New
#1
Perhaps it's best never to store passwords on any IT system?
LastPass is scrambling to fix another serious vulnerability | PCWorldThe flaw could allow for remote code execution or password theft.
For the second time in two weeks developers of the popular LastPass password manager are working to fix a serious vulnerability that could allow malicious websites to steal user passwords or infect computers with malware.
Perhaps it's best never to store passwords on any IT system?
Tavis found the vulnerability and LastPass is working on fixing it; what is the problem? No security software is perfect and never will be. The argument for using LastPass has always been all of the other much more serious security problems it solves, eg weak passwords, users using the same password on multiple sites, users forgetting passwords and/or writing them down on sticky notes, etc.
I am a LastPass user, and this doesn't scare me at all. Tavis seems to have made improving LastPass a project of his - hopefully LastPass is compensating him for his efforts - and this will benefit LastPass users in the long run.

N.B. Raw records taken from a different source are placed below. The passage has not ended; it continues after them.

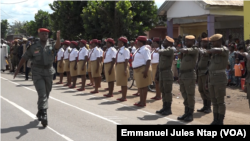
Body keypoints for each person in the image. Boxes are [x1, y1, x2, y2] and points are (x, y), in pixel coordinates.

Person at [14, 28, 61, 128]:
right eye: (43, 34)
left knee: (47, 93)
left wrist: (58, 38)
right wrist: (18, 69)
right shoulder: (33, 46)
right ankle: (44, 114)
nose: (45, 35)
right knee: (42, 93)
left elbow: (57, 46)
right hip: (37, 72)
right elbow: (24, 57)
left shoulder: (51, 44)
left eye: (46, 34)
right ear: (39, 35)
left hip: (48, 71)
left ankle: (40, 111)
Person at [205, 34, 229, 125]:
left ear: (219, 41)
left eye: (213, 42)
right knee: (214, 101)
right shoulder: (214, 53)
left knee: (220, 101)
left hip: (220, 78)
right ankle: (215, 120)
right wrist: (207, 82)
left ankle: (220, 121)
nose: (212, 43)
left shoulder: (224, 50)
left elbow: (216, 50)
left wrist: (208, 51)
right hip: (211, 78)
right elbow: (210, 68)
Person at [177, 35, 198, 122]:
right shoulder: (185, 51)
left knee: (190, 95)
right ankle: (186, 112)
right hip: (183, 75)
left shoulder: (194, 49)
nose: (186, 42)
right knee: (184, 94)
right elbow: (181, 61)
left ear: (193, 42)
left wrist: (180, 50)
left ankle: (190, 113)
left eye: (188, 41)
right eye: (185, 41)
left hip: (189, 75)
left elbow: (186, 50)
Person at [155, 36, 175, 115]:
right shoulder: (163, 51)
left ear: (169, 43)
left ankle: (168, 108)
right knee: (163, 91)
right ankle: (164, 107)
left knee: (167, 92)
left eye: (165, 41)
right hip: (162, 73)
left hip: (167, 73)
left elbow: (162, 51)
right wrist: (157, 74)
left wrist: (158, 50)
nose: (163, 42)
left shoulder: (170, 50)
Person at [132, 36, 152, 107]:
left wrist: (146, 71)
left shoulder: (145, 50)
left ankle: (143, 102)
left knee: (144, 86)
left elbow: (148, 60)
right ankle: (141, 101)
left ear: (140, 42)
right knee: (140, 86)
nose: (136, 42)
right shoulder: (139, 49)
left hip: (142, 69)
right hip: (138, 69)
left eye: (137, 41)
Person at [197, 38, 211, 113]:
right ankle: (204, 106)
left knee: (206, 90)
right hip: (199, 72)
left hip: (206, 73)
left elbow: (210, 63)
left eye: (204, 42)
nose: (202, 44)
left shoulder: (209, 51)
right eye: (202, 42)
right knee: (201, 90)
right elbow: (199, 60)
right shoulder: (200, 51)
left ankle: (208, 107)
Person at [115, 37, 130, 101]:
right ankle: (122, 96)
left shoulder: (125, 50)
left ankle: (124, 97)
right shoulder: (120, 49)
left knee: (124, 82)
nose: (118, 43)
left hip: (123, 65)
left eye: (119, 42)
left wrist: (125, 69)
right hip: (119, 65)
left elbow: (126, 60)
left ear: (122, 43)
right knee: (121, 81)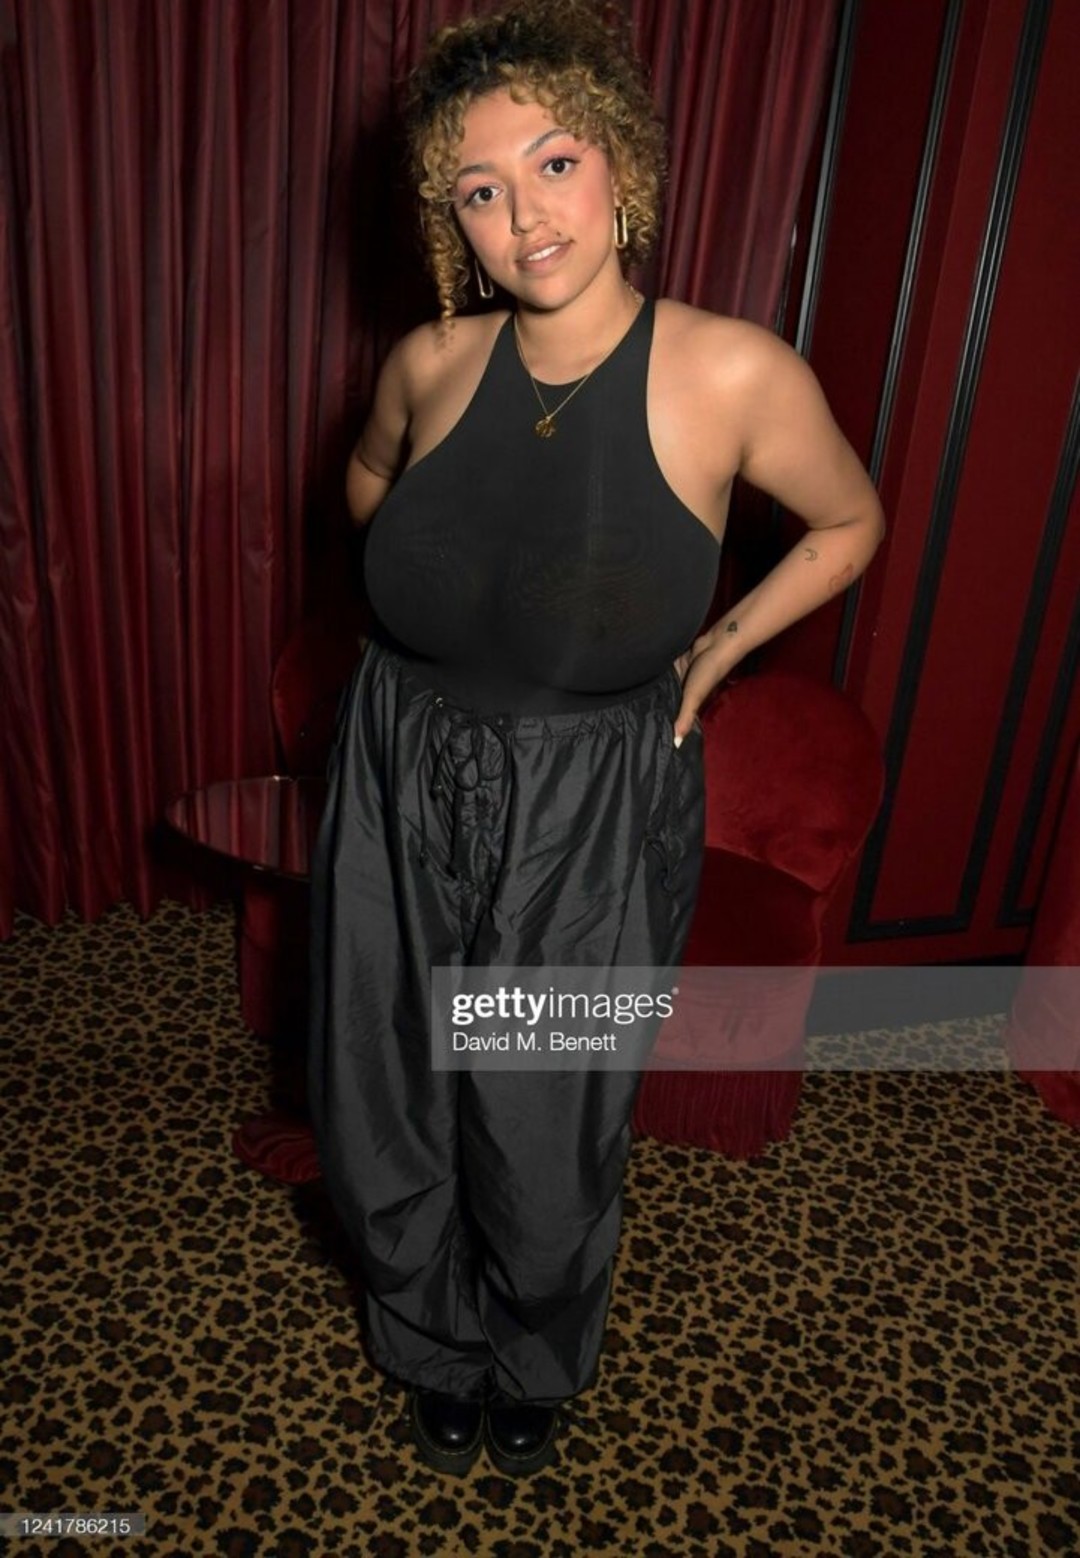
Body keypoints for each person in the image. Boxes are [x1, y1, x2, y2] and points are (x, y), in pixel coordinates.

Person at [307, 0, 884, 1480]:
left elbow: (849, 520)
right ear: (451, 219)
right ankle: (427, 1338)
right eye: (480, 189)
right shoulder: (430, 361)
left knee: (539, 1113)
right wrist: (445, 587)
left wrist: (716, 649)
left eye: (553, 163)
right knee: (385, 1086)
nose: (524, 217)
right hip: (398, 766)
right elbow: (367, 484)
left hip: (585, 805)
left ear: (619, 159)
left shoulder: (734, 372)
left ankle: (532, 1350)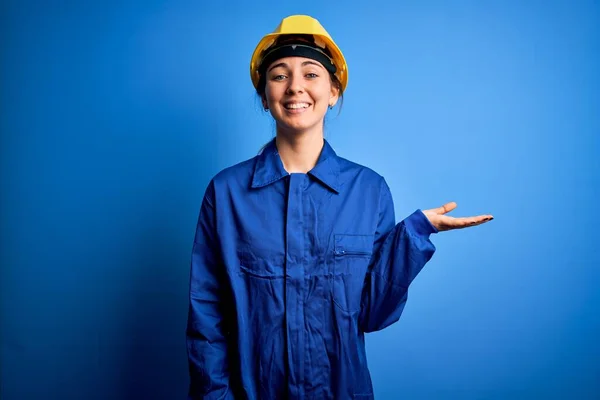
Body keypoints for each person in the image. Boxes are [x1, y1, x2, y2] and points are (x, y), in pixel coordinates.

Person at [186, 15, 493, 400]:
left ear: (333, 91)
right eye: (279, 75)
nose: (295, 86)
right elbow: (207, 317)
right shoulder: (226, 192)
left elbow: (372, 314)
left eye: (311, 74)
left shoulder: (369, 191)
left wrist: (414, 234)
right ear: (264, 96)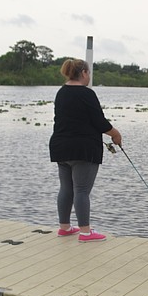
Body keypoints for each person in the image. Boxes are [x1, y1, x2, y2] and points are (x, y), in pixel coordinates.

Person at [49, 58, 122, 242]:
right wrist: (115, 134)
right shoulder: (87, 94)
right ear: (83, 73)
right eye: (88, 73)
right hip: (83, 150)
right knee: (81, 190)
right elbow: (99, 122)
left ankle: (65, 228)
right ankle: (85, 232)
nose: (89, 76)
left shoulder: (61, 93)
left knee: (66, 188)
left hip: (60, 147)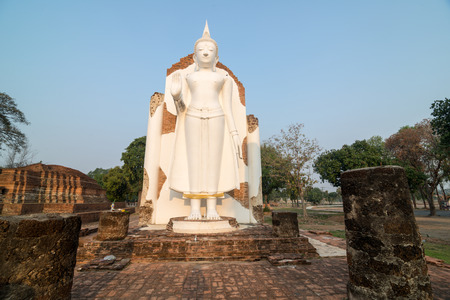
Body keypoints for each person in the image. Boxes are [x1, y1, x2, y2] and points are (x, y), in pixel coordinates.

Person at [168, 22, 242, 220]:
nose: (206, 53)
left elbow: (227, 107)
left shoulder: (224, 77)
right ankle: (194, 208)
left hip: (217, 116)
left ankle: (211, 208)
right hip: (192, 115)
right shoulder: (188, 76)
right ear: (194, 56)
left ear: (217, 57)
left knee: (213, 162)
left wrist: (234, 134)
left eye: (210, 50)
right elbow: (181, 109)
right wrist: (176, 97)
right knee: (194, 162)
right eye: (201, 50)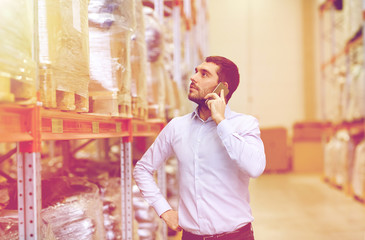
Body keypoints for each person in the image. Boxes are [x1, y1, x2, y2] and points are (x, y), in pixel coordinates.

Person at [133, 56, 266, 240]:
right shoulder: (177, 126)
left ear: (223, 88)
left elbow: (255, 167)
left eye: (204, 74)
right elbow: (142, 169)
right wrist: (164, 210)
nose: (193, 78)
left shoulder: (244, 124)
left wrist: (221, 121)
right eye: (196, 71)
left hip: (236, 236)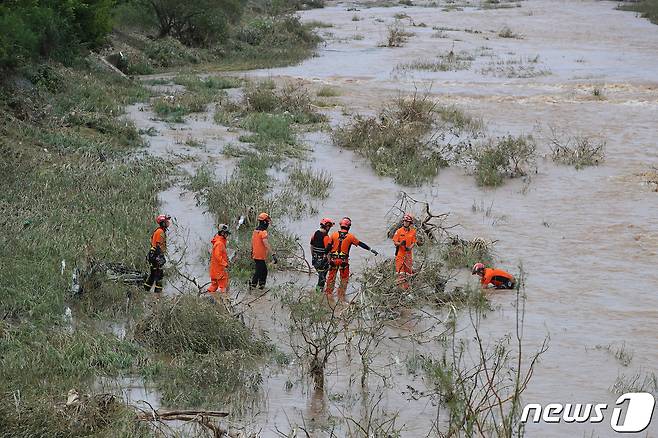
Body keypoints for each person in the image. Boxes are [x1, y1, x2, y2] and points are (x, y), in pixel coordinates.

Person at [325, 217, 378, 300]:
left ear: (340, 225)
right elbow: (361, 244)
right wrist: (371, 249)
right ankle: (341, 296)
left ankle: (328, 296)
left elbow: (327, 249)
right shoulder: (350, 237)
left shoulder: (333, 235)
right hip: (343, 262)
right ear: (349, 227)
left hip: (333, 261)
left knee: (331, 279)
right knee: (344, 279)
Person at [144, 214, 171, 293]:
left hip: (154, 255)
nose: (168, 222)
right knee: (159, 275)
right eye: (166, 221)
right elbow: (158, 246)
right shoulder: (160, 232)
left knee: (153, 275)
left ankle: (145, 291)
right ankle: (158, 295)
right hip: (155, 255)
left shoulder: (160, 231)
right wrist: (160, 257)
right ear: (163, 223)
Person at [250, 212, 276, 290]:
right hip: (260, 256)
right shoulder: (263, 232)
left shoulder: (255, 231)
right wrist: (273, 254)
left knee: (263, 270)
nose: (268, 224)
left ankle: (260, 286)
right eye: (267, 222)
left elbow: (252, 242)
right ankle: (253, 287)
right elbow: (266, 244)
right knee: (259, 271)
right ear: (265, 222)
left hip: (256, 255)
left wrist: (251, 251)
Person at [392, 213, 417, 290]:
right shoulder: (398, 231)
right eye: (404, 221)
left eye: (407, 221)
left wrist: (409, 248)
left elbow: (414, 242)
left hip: (408, 256)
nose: (405, 222)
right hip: (400, 255)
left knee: (408, 274)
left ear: (410, 223)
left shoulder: (413, 232)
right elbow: (395, 242)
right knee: (400, 274)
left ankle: (407, 289)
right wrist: (400, 244)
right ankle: (400, 290)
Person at [310, 218, 334, 292]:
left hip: (315, 260)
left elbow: (311, 246)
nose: (329, 228)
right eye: (329, 227)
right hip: (323, 262)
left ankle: (318, 293)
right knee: (322, 279)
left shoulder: (315, 233)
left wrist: (313, 256)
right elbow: (328, 252)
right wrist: (330, 263)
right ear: (327, 226)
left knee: (321, 277)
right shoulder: (326, 237)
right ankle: (318, 294)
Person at [208, 224, 230, 297]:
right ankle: (225, 303)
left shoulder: (217, 241)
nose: (227, 235)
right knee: (223, 287)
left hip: (214, 270)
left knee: (213, 286)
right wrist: (225, 264)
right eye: (227, 234)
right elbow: (218, 256)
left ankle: (208, 297)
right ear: (223, 233)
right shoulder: (220, 243)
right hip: (220, 271)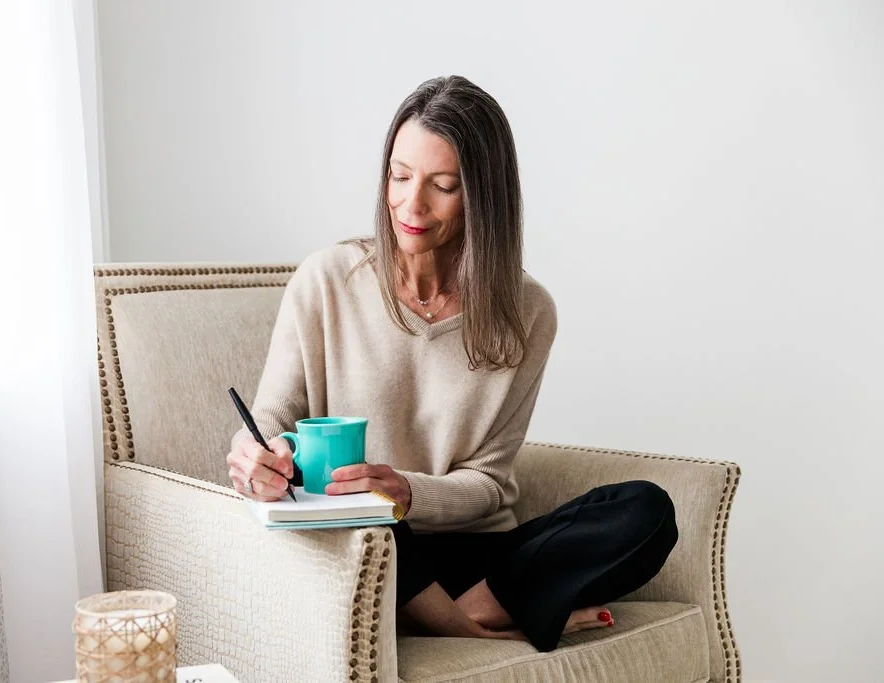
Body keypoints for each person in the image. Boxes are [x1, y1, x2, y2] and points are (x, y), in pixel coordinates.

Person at [226, 75, 677, 652]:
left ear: (484, 197)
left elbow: (489, 482)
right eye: (399, 176)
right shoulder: (327, 281)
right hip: (373, 544)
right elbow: (272, 415)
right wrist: (253, 455)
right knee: (366, 517)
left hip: (475, 555)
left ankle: (450, 614)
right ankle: (482, 631)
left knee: (646, 511)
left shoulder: (528, 311)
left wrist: (409, 491)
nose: (411, 205)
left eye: (443, 186)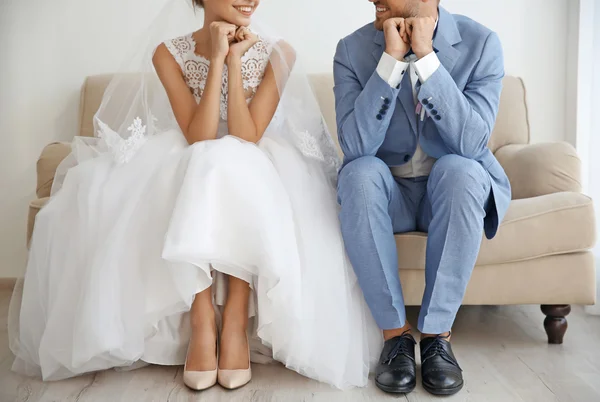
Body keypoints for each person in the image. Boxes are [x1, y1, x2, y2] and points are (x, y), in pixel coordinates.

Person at [9, 0, 380, 391]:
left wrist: (236, 61)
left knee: (232, 162)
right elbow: (199, 136)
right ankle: (203, 319)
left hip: (257, 157)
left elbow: (246, 136)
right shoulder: (169, 53)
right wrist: (217, 58)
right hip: (192, 154)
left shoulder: (278, 52)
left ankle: (235, 318)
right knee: (207, 161)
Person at [334, 0, 511, 396]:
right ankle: (395, 337)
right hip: (388, 194)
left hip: (448, 193)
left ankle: (436, 338)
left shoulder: (480, 44)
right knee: (359, 174)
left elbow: (472, 142)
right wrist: (391, 61)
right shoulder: (351, 50)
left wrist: (428, 58)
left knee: (463, 170)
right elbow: (356, 146)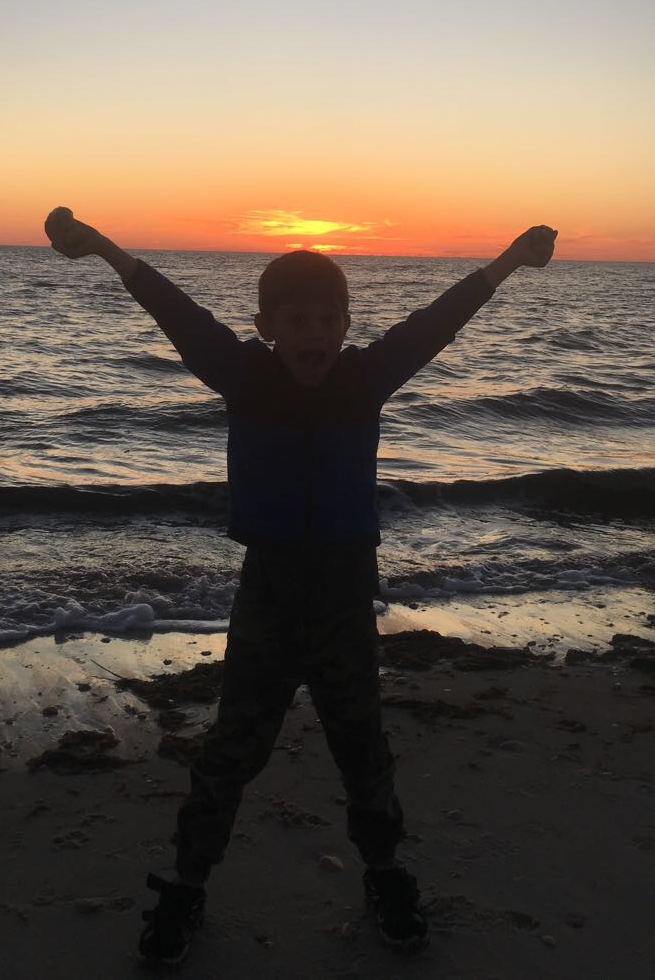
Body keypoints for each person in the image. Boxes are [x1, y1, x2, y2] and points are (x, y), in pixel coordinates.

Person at [45, 206, 557, 965]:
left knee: (363, 750)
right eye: (297, 321)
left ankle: (384, 873)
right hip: (270, 599)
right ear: (268, 327)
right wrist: (100, 248)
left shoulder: (367, 378)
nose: (314, 334)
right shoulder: (242, 376)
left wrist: (511, 259)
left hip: (345, 599)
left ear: (346, 325)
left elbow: (438, 320)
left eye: (327, 320)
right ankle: (186, 886)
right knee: (231, 752)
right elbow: (172, 308)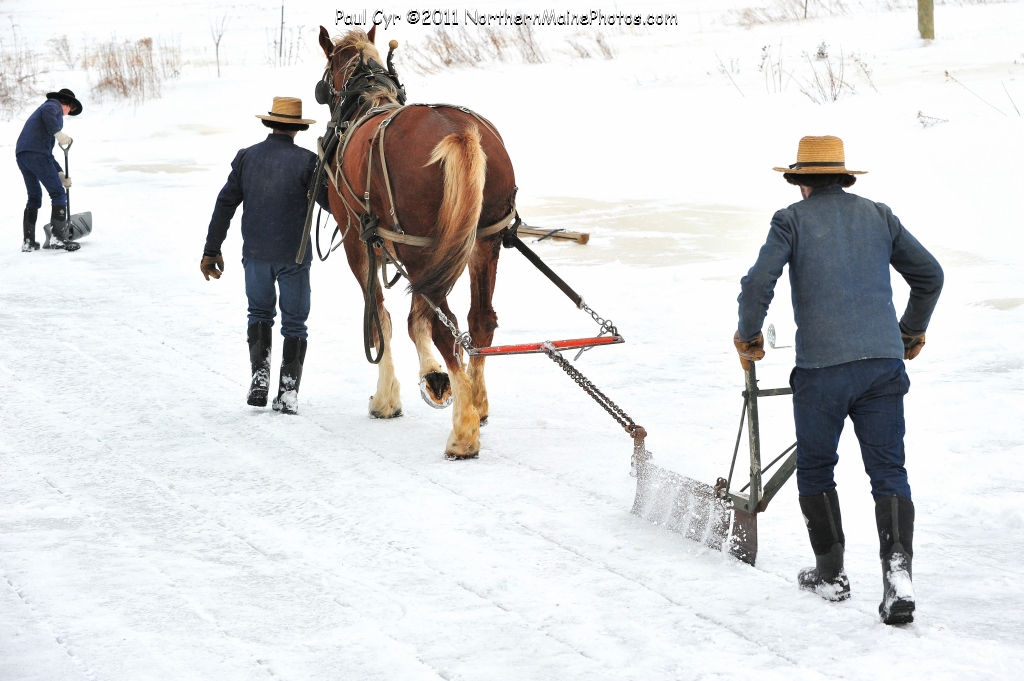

In the mean time, Tech blogs will have fodder for their FUD stories following every tweet Tavis makes about LastPass, completely missing the point that it's security is actually being improved by this, and no one is exploiting any of these vulnerabilities.
Better to be scrutinized, and updated quickly. It's the fact that LastPass responds so quickly to resolve the issue that gives me peace about the whole situation.
And in the latest case, it was demonstrated to LastPass what could be done. It's not an active exploit. Kudos to LastPass for jumping right in and fixing it.
Are you telling me that you use
- A different password for every site
- A password that is long enough and complex not to guess
- You can either memorize them all, or only need to access a local password database to get to them?
I'm so inundated with passwords, for both work and home. I work on a variety of machines. It's become necessary to have my passwords available in all places I might be, so managing them on my own isn't great. Even if I put them on my phone, it would be ok until I lost my phone.
Passwords are such a necessary evil today, but there will hopefully be a better way in the future.
Lastpass can generate random passwords to your specification without even pressing a keystroke thereby avoiding keyloggers.